(KLIKANGGARAN) – Menteri Dalam Negeri Tito Karnavian menegaskan bahwa perbedaan data antara Kementerian Dalam Negeri (Kemendagri) dan Kementerian Keuangan (Kemenkeu) soal dana pemerintah daerah (Pemda) yang mengendap di perbankan disebabkan oleh waktu pencatatan yang berbeda.
Menurut Tito, data milik Kemendagri lebih mutakhir dan mencerminkan kondisi terbaru, sedangkan data dari Menteri Keuangan Purbaya Yudhi Sadewa masih menggunakan data Bank Indonesia (BI) per 31 Agustus 2025 yang mencatat dana Pemda mengendap mencapai Rp233 triliun.
“Ada perbedaan waktu, satu di bulan Agustus.
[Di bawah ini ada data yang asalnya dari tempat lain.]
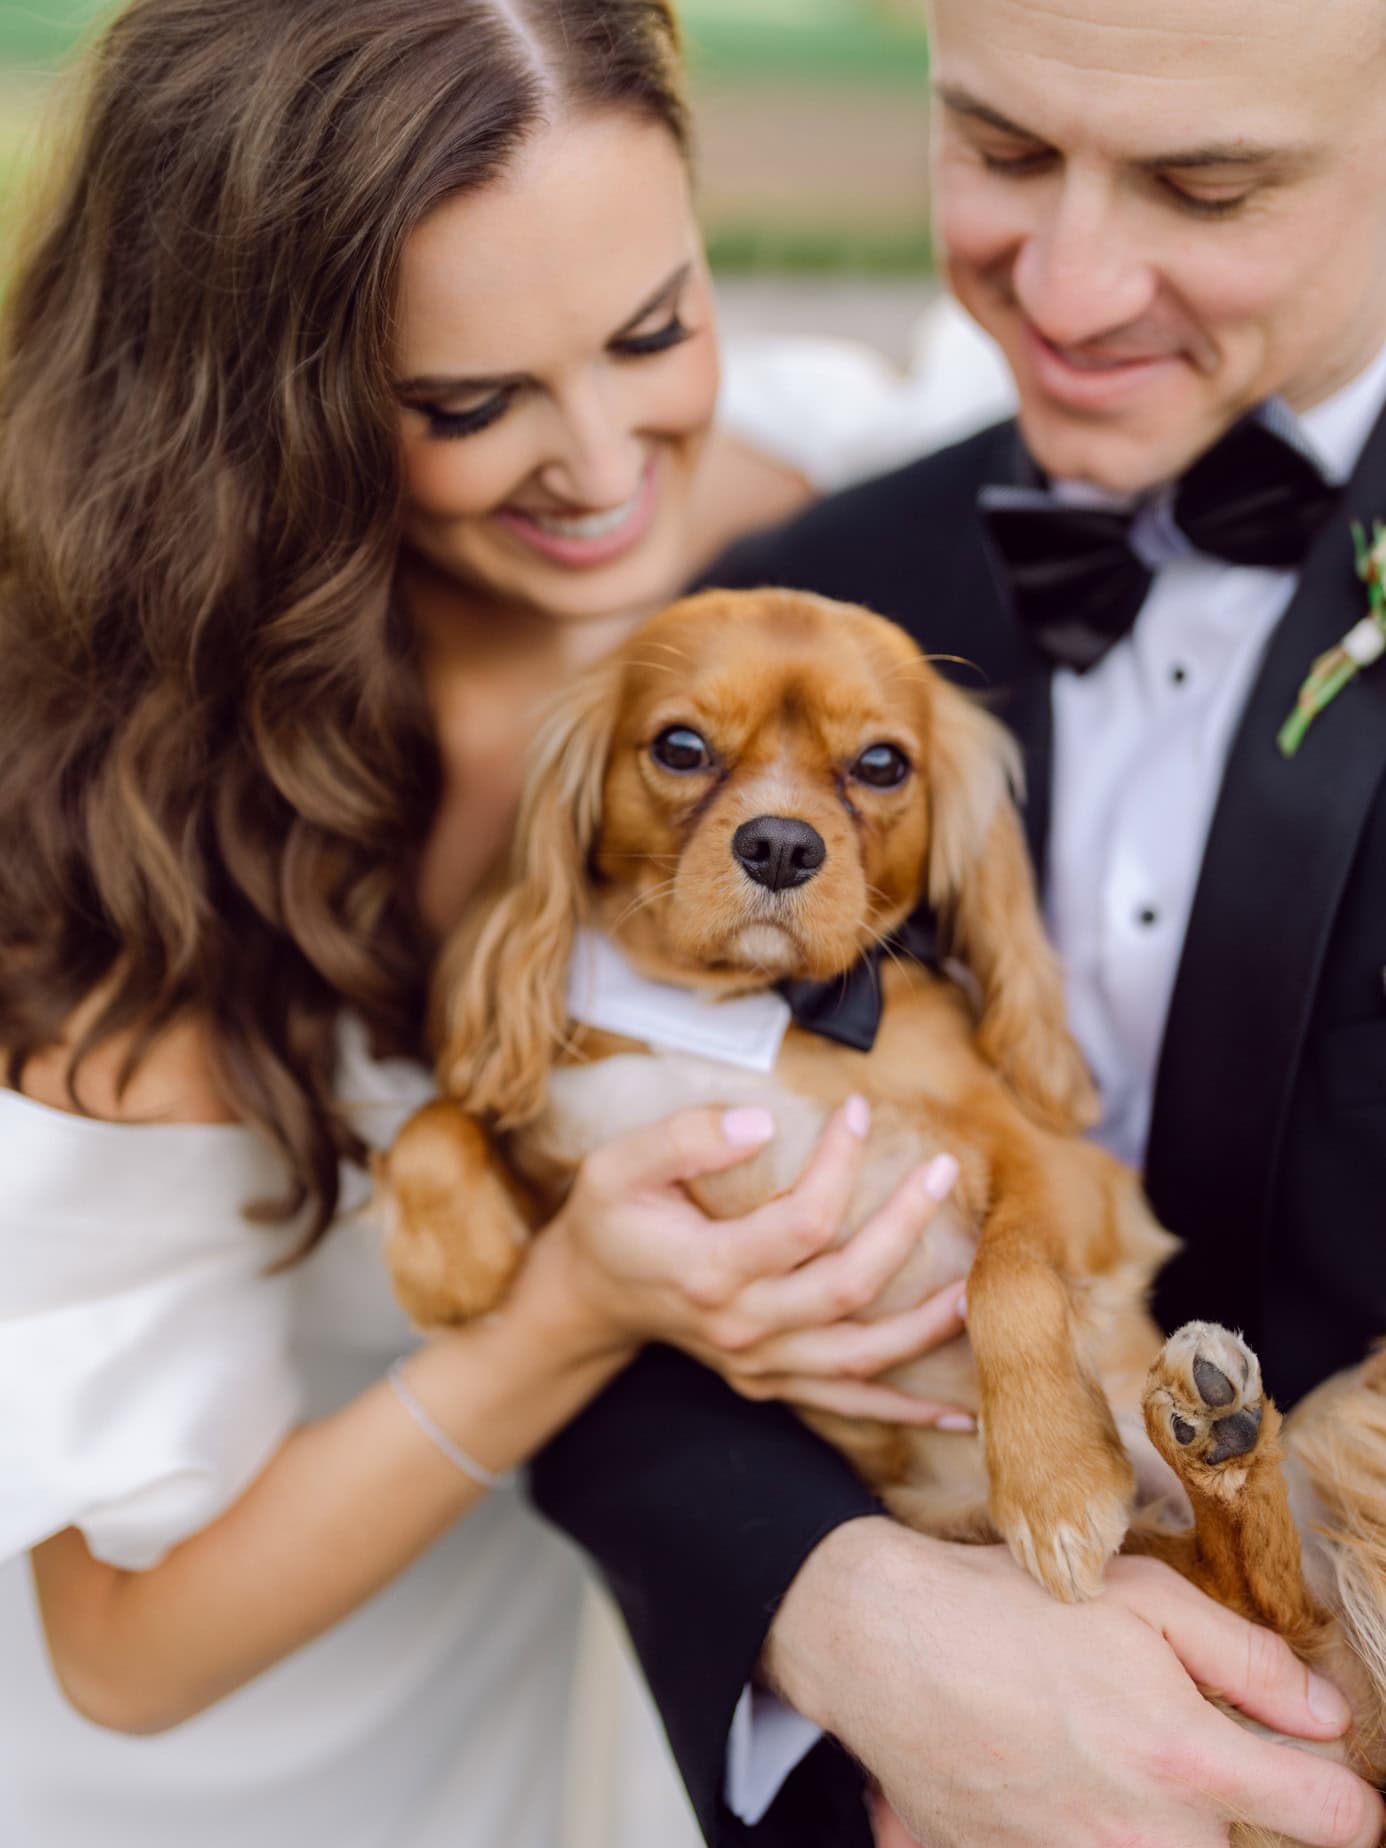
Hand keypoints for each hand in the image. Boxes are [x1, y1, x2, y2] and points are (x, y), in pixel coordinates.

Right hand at [544, 1099, 971, 1424]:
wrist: (589, 1297)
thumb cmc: (608, 1220)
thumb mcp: (618, 1165)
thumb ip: (684, 1138)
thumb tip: (762, 1121)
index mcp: (707, 1270)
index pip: (800, 1222)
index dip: (840, 1165)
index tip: (858, 1110)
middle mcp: (741, 1326)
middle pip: (847, 1286)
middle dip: (905, 1227)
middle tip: (943, 1170)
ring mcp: (760, 1364)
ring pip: (861, 1357)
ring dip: (926, 1327)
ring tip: (978, 1286)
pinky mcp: (772, 1383)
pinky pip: (848, 1404)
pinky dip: (905, 1411)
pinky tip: (960, 1413)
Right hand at [766, 1519, 1382, 1847]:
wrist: (884, 1648)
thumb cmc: (1012, 1609)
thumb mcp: (1143, 1598)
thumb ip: (1249, 1662)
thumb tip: (1328, 1718)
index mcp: (1187, 1762)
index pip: (1336, 1820)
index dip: (1349, 1796)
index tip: (1331, 1779)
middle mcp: (1148, 1840)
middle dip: (1235, 1803)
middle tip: (1177, 1740)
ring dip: (1165, 1819)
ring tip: (1107, 1757)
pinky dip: (1093, 1829)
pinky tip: (1057, 1779)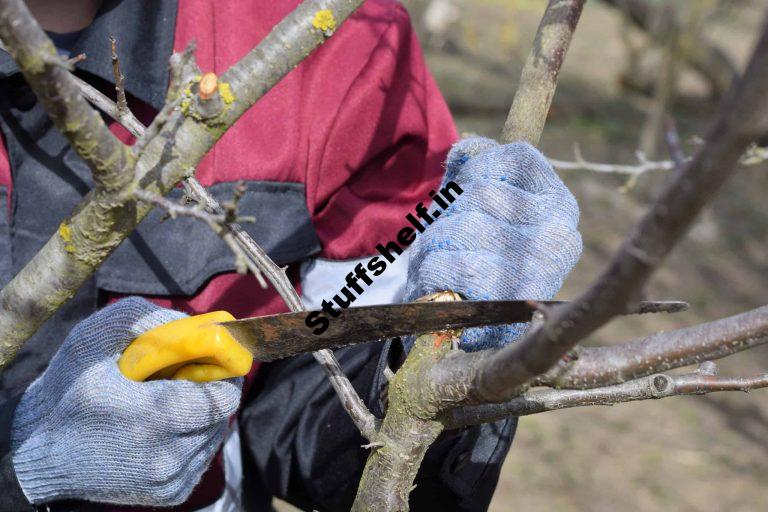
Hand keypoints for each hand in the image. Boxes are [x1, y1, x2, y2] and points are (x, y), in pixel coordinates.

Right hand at [11, 297, 242, 505]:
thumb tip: (197, 324)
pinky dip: (191, 439)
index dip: (220, 374)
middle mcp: (164, 456)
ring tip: (166, 404)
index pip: (222, 396)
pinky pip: (202, 457)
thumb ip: (145, 319)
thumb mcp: (93, 340)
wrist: (40, 450)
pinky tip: (162, 429)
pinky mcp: (170, 494)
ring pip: (215, 435)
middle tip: (185, 380)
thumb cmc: (69, 388)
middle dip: (210, 391)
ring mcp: (168, 480)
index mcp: (150, 416)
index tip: (206, 362)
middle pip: (222, 415)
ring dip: (202, 415)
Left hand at [405, 137, 581, 349]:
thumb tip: (467, 148)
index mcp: (560, 207)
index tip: (464, 193)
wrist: (471, 334)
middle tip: (448, 240)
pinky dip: (427, 272)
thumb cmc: (476, 259)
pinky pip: (443, 264)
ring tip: (443, 264)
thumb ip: (475, 168)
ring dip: (432, 245)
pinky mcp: (501, 299)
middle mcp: (560, 236)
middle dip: (448, 214)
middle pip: (480, 193)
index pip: (515, 157)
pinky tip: (440, 286)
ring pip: (457, 227)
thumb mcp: (479, 206)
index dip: (476, 169)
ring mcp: (535, 269)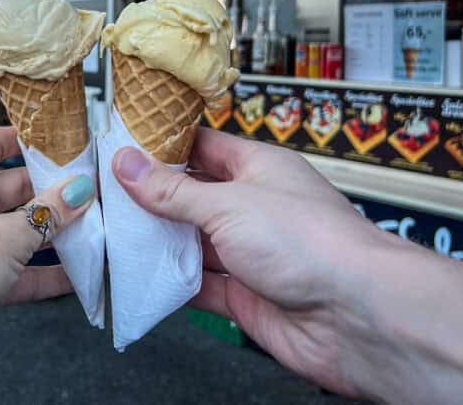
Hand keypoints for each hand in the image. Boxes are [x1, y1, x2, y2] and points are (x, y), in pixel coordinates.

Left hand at [0, 127, 95, 393]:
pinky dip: (47, 272)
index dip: (22, 137)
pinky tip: (82, 277)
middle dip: (54, 191)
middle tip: (98, 192)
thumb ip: (49, 212)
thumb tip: (81, 187)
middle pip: (17, 188)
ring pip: (22, 231)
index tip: (61, 138)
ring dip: (56, 234)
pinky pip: (21, 269)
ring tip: (100, 233)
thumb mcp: (10, 236)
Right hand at [111, 129, 399, 398]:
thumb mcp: (228, 204)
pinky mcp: (246, 295)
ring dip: (159, 241)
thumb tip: (127, 164)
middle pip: (193, 196)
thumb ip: (172, 190)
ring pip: (193, 242)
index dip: (162, 145)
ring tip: (112, 233)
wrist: (358, 318)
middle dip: (152, 197)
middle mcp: (255, 208)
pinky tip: (143, 277)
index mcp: (259, 168)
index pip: (203, 146)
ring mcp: (250, 253)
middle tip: (104, 193)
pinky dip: (173, 283)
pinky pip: (200, 285)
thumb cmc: (312, 243)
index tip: (120, 146)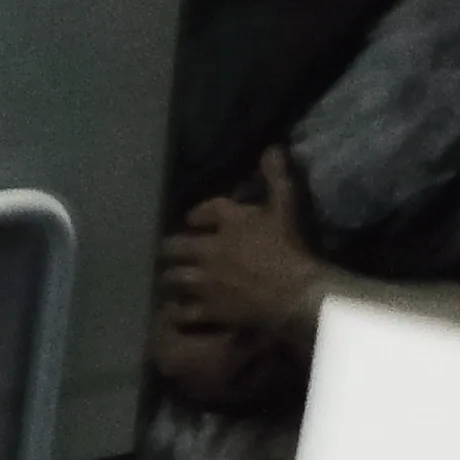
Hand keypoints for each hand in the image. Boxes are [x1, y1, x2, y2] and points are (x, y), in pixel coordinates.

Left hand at [159, 153, 322, 350]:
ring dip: (170, 278)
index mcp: (228, 222)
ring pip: (175, 279)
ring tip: (168, 280)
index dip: (197, 214)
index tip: (191, 218)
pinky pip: (184, 312)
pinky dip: (177, 311)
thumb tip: (272, 146)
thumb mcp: (286, 205)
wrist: (292, 293)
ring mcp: (205, 283)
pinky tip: (174, 311)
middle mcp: (209, 250)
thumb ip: (277, 175)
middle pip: (177, 247)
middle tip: (167, 251)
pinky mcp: (209, 310)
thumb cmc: (288, 247)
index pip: (205, 211)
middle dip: (170, 248)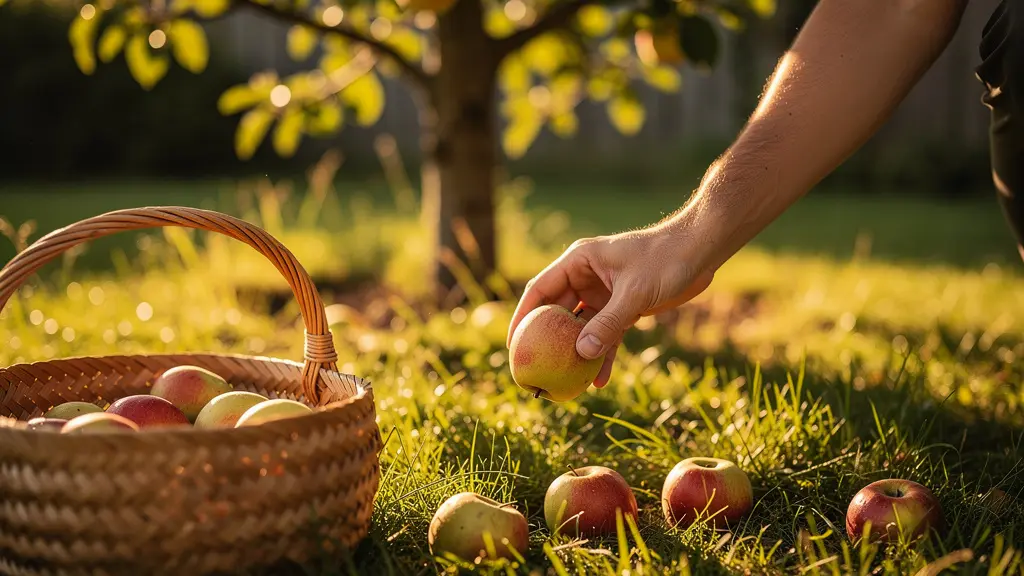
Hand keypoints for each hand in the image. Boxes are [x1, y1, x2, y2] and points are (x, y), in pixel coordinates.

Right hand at [506, 228, 714, 387]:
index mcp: (578, 262)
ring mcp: (604, 293)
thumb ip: (609, 322)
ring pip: (582, 328)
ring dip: (578, 354)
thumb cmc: (666, 259)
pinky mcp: (622, 306)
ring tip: (569, 383)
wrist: (700, 251)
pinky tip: (601, 379)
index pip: (540, 291)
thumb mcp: (635, 291)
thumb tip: (582, 353)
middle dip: (548, 342)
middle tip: (536, 371)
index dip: (523, 318)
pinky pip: (606, 334)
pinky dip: (604, 354)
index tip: (514, 346)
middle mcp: (586, 277)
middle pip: (558, 313)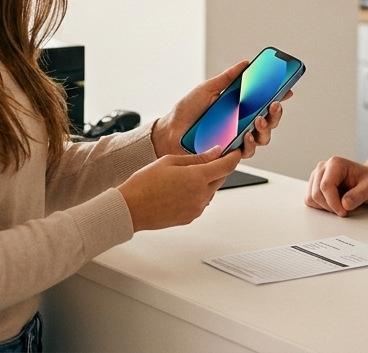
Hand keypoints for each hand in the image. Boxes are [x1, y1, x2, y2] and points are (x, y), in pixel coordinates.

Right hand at [118, 146, 241, 231]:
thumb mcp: (170, 161)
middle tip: (206, 159)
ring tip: (184, 176)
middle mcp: (201, 195)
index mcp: (197, 178)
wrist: (131, 209)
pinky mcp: (191, 217)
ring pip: (211, 190)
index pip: (227, 166)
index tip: (236, 151)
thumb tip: (215, 152)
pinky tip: (179, 189)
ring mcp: (197, 208)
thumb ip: (197, 157)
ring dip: (206, 181)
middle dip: (217, 167)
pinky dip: (197, 193)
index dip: (234, 156)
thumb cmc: (145, 184)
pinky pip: (201, 202)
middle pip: (220, 178)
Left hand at [151, 60, 290, 159]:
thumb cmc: (186, 112)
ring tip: (260, 120)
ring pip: (262, 139)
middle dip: (276, 114)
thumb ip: (227, 78)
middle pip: (269, 122)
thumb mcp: (207, 89)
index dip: (278, 97)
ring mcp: (235, 140)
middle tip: (275, 104)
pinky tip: (245, 135)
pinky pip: (246, 152)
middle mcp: (240, 125)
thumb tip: (245, 64)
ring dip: (265, 129)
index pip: (264, 103)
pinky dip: (249, 143)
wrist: (169, 132)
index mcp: (238, 109)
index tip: (286, 89)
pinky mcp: (228, 154)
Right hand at [304, 156, 367, 216]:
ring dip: (325, 207)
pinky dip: (320, 207)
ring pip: (311, 198)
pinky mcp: (314, 185)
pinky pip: (310, 200)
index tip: (344, 212)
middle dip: (330, 206)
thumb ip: (359, 195)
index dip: (333, 203)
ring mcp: (316, 176)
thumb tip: (345, 204)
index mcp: (335, 164)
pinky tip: (333, 204)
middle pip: (316, 193)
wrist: (367, 180)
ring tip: (340, 205)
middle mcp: (323, 167)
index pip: (326, 186)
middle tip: (344, 210)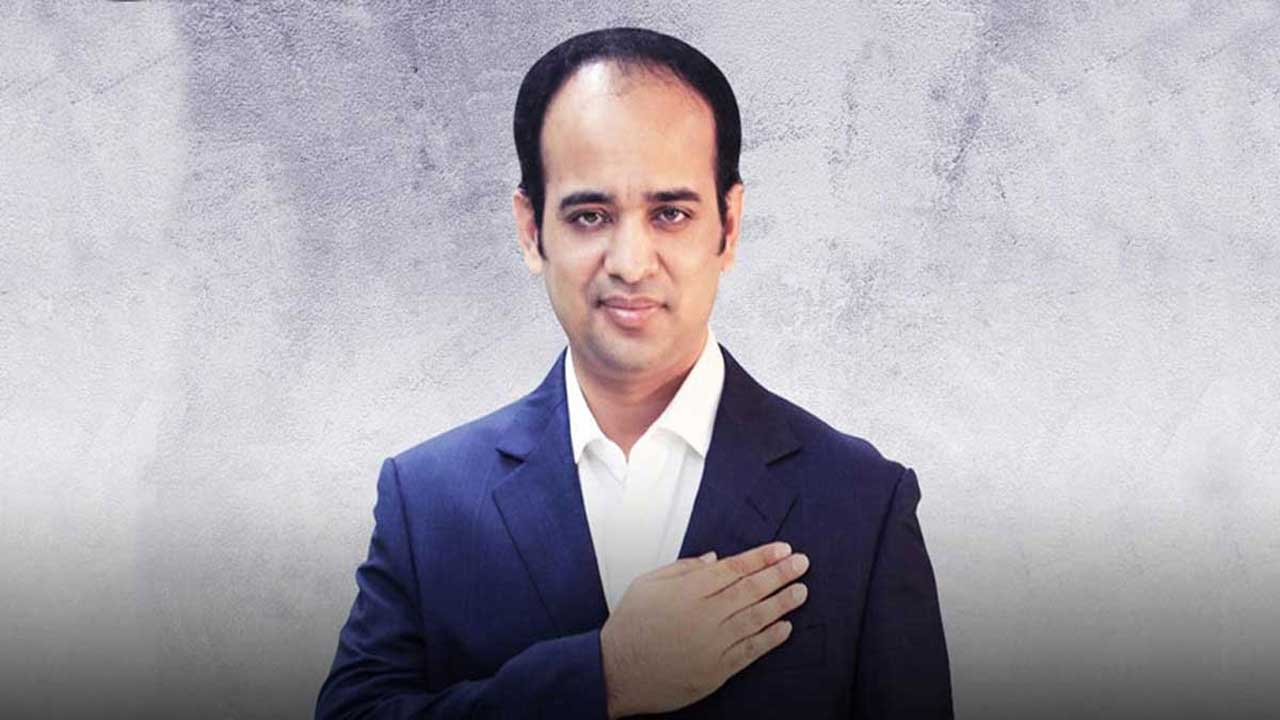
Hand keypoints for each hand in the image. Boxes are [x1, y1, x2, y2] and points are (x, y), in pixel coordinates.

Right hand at [599, 541, 810, 718]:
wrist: (615, 672)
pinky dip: (769, 639)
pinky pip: (749, 652)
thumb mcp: (647, 584)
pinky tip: (785, 627)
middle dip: (779, 574)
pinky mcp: (715, 670)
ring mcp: (712, 645)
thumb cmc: (629, 627)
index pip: (733, 569)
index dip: (761, 557)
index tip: (782, 549)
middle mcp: (704, 616)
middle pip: (750, 590)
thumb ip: (682, 569)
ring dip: (781, 604)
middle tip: (801, 563)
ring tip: (801, 591)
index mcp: (687, 591)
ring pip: (755, 619)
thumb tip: (714, 560)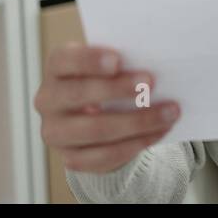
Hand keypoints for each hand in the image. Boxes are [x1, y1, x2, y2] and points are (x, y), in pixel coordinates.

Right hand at [35, 43, 180, 173]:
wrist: (96, 119)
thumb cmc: (107, 81)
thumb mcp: (109, 68)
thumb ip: (122, 64)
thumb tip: (155, 66)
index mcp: (56, 69)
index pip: (64, 61)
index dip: (89, 60)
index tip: (118, 60)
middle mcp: (48, 100)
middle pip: (79, 94)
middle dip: (118, 89)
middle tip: (151, 83)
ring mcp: (55, 132)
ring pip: (96, 129)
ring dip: (138, 121)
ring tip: (169, 112)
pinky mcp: (71, 158)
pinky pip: (105, 155)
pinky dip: (136, 143)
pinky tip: (159, 131)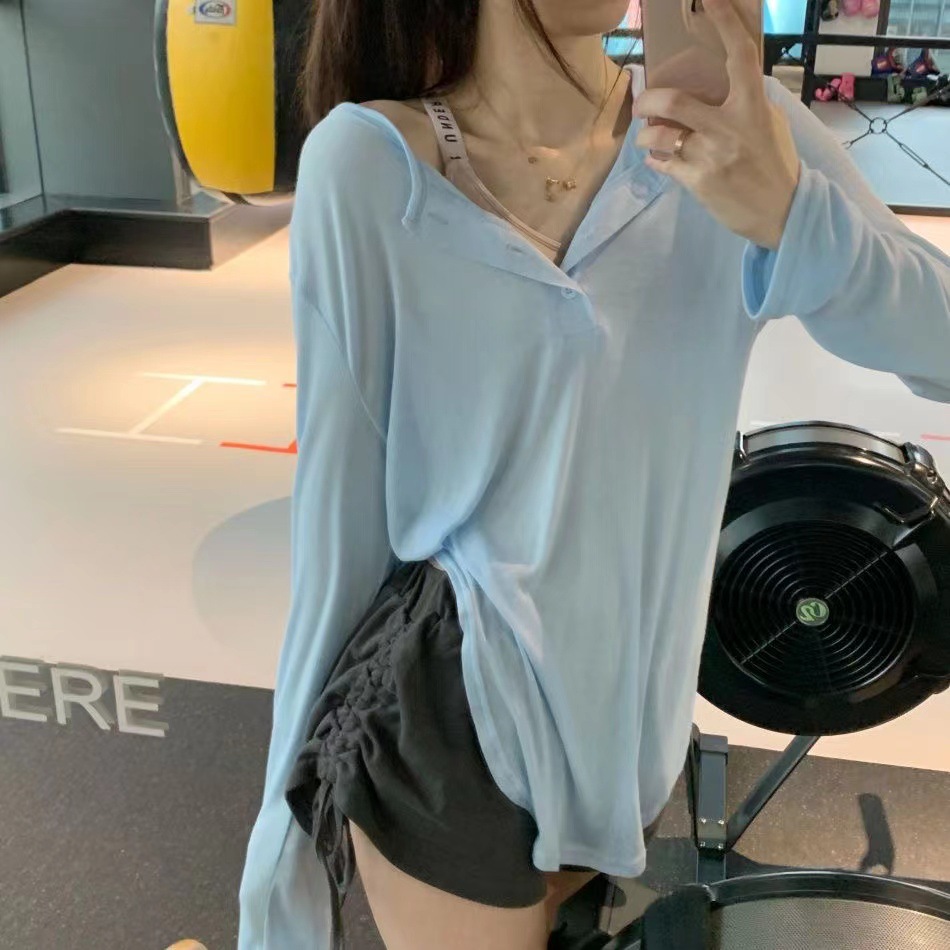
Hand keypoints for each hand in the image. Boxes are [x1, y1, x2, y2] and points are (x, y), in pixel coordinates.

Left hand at [633, 0, 800, 249]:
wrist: (781, 211)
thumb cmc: (775, 164)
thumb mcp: (770, 124)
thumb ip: (746, 101)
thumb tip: (722, 82)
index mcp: (752, 105)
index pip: (739, 55)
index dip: (723, 22)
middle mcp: (729, 126)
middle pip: (673, 102)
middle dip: (647, 100)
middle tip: (642, 102)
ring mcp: (710, 156)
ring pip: (658, 137)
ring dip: (646, 136)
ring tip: (647, 137)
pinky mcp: (697, 182)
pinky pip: (662, 164)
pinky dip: (655, 160)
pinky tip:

Data di kita bulan Oktober. Nah, antara Agustus sampai Oktober itu ada enam minggu, uang kita itu tidak statis,” kata Tito saat kunjungan kerja di Manado, Kamis, 23 Oktober 2025.
Kemendagri mencatat, hingga Oktober 2025 dana tersebut menurun menjadi Rp215 triliun. Tito menyebut selisih sekitar Rp15 triliun dalam dua bulan merupakan hal wajar karena anggaran terus digunakan oleh Pemda.
“Pertanyaannya ke mana Rp15 triliun itu? Ya dibelanjakan. Kalau dibagi 562 provinsi, kabupaten, dan kota, sangat wajar sekali,” ujarnya.
Pemantauan Real Time Melalui SIPD
Tito menjelaskan, Kemendagri memiliki Sistem Informasi Pemerintahan Daerah (SIPD) yang memungkinkan pemantauan anggaran secara real time, baik pendapatan maupun belanja di setiap daerah.
“Nah kalau metodologi kami, minimal seminggu sekali diperbarui, bahkan bisa real time,” jelasnya.
Ia menambahkan, setiap kejanggalan dalam data akan langsung diverifikasi di lapangan oleh tim Kemendagri.
“Data yang masuk diinput oleh Kepala Badan Keuangan dan Aset Daerah (BKAD). Kalau ada kejanggalan, kami langsung cross check,” kata Tito.